_Task to complete_.
Write out each of the following lines without any change.

_Supplied records_.
== == ==
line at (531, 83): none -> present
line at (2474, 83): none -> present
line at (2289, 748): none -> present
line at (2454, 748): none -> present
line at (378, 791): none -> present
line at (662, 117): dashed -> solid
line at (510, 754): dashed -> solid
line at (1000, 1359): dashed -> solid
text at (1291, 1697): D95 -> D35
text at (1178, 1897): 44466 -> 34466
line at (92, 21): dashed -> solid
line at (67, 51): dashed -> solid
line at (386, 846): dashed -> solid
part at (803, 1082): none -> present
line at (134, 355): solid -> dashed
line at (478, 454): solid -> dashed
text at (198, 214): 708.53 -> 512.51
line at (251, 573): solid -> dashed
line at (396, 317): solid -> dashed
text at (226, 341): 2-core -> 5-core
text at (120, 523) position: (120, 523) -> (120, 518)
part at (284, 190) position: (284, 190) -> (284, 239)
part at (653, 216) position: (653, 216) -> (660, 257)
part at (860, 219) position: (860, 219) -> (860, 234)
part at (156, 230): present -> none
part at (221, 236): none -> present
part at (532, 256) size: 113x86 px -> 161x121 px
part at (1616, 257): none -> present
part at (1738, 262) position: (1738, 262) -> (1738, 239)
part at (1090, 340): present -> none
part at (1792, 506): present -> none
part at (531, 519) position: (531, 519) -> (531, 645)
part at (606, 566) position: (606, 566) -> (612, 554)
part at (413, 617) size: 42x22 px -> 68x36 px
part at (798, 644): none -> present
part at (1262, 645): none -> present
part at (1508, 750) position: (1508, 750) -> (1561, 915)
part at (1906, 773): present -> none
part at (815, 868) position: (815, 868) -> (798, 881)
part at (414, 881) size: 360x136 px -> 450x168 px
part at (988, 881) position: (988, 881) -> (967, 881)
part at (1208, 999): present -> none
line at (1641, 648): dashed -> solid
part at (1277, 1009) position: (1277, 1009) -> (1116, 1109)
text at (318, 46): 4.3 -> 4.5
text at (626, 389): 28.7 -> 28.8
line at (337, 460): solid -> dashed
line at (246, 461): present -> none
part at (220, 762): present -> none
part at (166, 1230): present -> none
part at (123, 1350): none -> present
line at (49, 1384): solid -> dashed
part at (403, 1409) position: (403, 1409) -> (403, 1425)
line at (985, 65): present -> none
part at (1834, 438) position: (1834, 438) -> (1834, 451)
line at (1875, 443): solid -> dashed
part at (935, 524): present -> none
== == ==
_Expected answer_.
line at (531, 83): none -> present
line at (2474, 83): none -> present
line at (2289, 748): none -> present
line at (2454, 748): none -> present
line at (378, 791): none -> present
line at (662, 117): dashed -> solid
line at (510, 754): dashed -> solid
line at (1000, 1359): dashed -> solid
text at (1291, 1697): D95 -> D35
text at (1178, 1897): 44466 -> 34466
line at (92, 21): dashed -> solid
line at (67, 51): dashed -> solid
line at (386, 846): dashed -> solid
part at (803, 1082): none -> present
line at (134, 355): solid -> dashed
line at (478, 454): solid -> dashed
text at (198, 214): 708.53 -> 512.51
line at (251, 573): solid -> dashed
line at (396, 317): solid -> dashed
text at (226, 341): 2-core -> 5-core
text at (120, 523) position: (120, 523) -> (120, 518)
part at (284, 190) position: (284, 190) -> (284, 239)
part at (653, 216) position: (653, 216) -> (660, 257)
part at (860, 219) position: (860, 219) -> (860, 234)
part at (156, 230): present -> none
part at (221, 236): none -> present
part at (532, 256) size: 113x86 px -> 161x121 px
part at (1616, 257): none -> present
part at (1738, 262) position: (1738, 262) -> (1738, 239)
part at (1090, 340): present -> none
part at (1792, 506): present -> none
part at (531, 519) position: (531, 519) -> (531, 645)
part at (606, 566) position: (606, 566) -> (612, 554)
part at (413, 617) size: 42x22 px -> 68x36 px
part at (798, 644): none -> present
part at (1262, 645): none -> present
part at (1508, 750) position: (1508, 750) -> (1561, 915)
part at (1906, 773): present -> none
part at (815, 868) position: (815, 868) -> (798, 881)
part at (414, 881) size: 360x136 px -> 450x168 px
part at (988, 881) position: (988, 881) -> (967, 881)
part at (1208, 999): present -> none
line at (1641, 648): dashed -> solid
part at (1277, 1009) position: (1277, 1009) -> (1116, 1109)
text at (318, 46): 4.3 -> 4.5
text at (626, 389): 28.7 -> 28.8
line at (337, 460): solid -> dashed
line at (246, 461): present -> none
part at (220, 762): present -> none
part at (166, 1230): present -> none
part at (123, 1350): none -> present
line at (49, 1384): solid -> dashed
part at (403, 1409) position: (403, 1409) -> (403, 1425)
line at (985, 65): present -> none
part at (1834, 438) position: (1834, 438) -> (1834, 451)
line at (1875, 443): solid -> dashed
part at (935, 524): present -> none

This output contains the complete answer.